*Instructions to follow*.
A word-for-word transcription of every record is needed.

☆ ☆ ☆ ☆

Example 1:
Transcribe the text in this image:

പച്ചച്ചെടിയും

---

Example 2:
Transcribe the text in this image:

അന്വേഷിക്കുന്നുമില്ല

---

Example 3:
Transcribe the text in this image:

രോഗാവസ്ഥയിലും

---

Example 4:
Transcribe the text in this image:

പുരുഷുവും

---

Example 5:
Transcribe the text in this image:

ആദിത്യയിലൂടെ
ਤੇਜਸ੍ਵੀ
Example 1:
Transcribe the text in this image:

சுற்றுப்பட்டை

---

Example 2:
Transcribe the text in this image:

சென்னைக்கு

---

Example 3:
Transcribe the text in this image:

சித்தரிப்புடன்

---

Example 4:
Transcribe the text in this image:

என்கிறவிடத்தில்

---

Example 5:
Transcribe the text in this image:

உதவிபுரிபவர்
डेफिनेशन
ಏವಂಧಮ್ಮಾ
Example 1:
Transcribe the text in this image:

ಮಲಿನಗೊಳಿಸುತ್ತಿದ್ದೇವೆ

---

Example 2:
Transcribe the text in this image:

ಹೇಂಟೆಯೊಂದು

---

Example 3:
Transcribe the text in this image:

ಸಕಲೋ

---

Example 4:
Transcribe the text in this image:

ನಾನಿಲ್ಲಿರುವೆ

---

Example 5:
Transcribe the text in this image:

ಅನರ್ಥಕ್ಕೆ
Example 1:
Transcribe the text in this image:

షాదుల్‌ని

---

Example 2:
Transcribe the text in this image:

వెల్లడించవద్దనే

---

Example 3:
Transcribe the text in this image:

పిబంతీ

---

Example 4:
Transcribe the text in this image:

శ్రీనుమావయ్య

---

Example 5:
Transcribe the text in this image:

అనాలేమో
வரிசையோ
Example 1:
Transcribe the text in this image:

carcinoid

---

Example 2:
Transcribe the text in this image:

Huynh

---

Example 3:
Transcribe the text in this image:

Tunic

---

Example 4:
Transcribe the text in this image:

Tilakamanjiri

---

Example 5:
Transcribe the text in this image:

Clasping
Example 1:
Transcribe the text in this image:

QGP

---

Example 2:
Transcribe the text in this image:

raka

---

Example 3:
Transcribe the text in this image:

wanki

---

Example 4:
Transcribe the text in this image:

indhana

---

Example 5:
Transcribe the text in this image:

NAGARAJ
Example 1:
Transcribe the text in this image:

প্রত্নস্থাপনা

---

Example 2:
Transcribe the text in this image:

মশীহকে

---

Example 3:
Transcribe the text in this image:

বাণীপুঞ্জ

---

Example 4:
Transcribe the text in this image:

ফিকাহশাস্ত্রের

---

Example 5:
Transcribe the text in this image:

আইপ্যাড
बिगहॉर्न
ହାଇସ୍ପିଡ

☆ ☆ ☆ ☆

*Task answer*.
Example 1:
Transcribe the text in this image:

പച്ചച്ചെടിയും

---

Example 2:
Transcribe the text in this image:

അന്വേഷിക്കുന്നുമില്ല

---

Example 3:
Transcribe the text in this image:

രോഗാവസ്ഥയിലും

---

Example 4:
Transcribe the text in this image:

പുരുഷുവും

---

Example 5:
Transcribe the text in this image:

ആദിത്യയിലൂടെ
ਤੇਜਸ੍ਵੀ
Example 1:
Transcribe the text in this image:

சுற்றுப்பட்டை

---

Example 2:
Transcribe the text in this image:

சென்னைக்கு

---

Example 3:
Transcribe the text in this image:

சித்தரிப்புடன்

---

Example 4:
Transcribe the text in this image:

என்கிறவிடத்தில்

---

Example 5:
Transcribe the text in this image:

உதவிபுரிபவர்
डेफिनेशन
ಏವಂಧಮ್ಮಾ
Example 1:
Transcribe the text in this image:

ಮಲಿನಗೊಳಿಸುತ್ತಿದ್ದೇವೆ

---

Example 2:
Transcribe the text in this image:

ಹೇಂಟೆಯೊಂದು

---

Example 3:
Transcribe the text in this image:

ಸಕಲೋ

---

Example 4:
Transcribe the text in this image:

ನಾನಿಲ್ಲಿರುವೆ

---

Example 5:
Transcribe the text in this image:

ಅನರ್ಥಕ್ಕೆ
Example 1:
Transcribe the text in this image:

షాదుల్‌ని

---

Example 2:
Transcribe the text in this image:

వెల్లడించవద్దనే

---

Example 3:
Transcribe the text in this image:

పిబంతీ

---

Example 4:
Transcribe the text in this image:

శ్రీనుమావయ్య

---

Example 5:
Transcribe the text in this image:

అనాలేమో
வரிசையோ
Example 1:
Transcribe the text in this image:

carcinoid

---

Example 2:
Transcribe the text in this image:

Huynh

---

Example 3:
Transcribe the text in this image:

Tunic

---

Example 4:
Transcribe the text in this image:

Tilakamanjiri

---

Example 5:
Transcribe the text in this image:

Clasping
Example 1:
Transcribe the text in this image:

QGP

---

Example 2:
Transcribe the text in this image:

raka

---

Example 3:
Transcribe the text in this image:

wanki

---

Example 4:
Transcribe the text in this image:

indhana

---

Example 5:
Transcribe the text in this image:

NAGARAJ
Example 1:
Transcribe the text in this image:

প্রত্নস্থাপনা

---

Example 2:
Transcribe the text in this image:

মশীহকে

---

Example 3:
Transcribe the text in this image:

বাণীপুঞ্জ

---

Example 4:
Transcribe the text in this image:

ফিকাহশাস্ত্রের

---

Example 5:
Transcribe the text in this image:

আইপ্যাড
बिगहॉर्न
ହାଇସ୍ପିଡ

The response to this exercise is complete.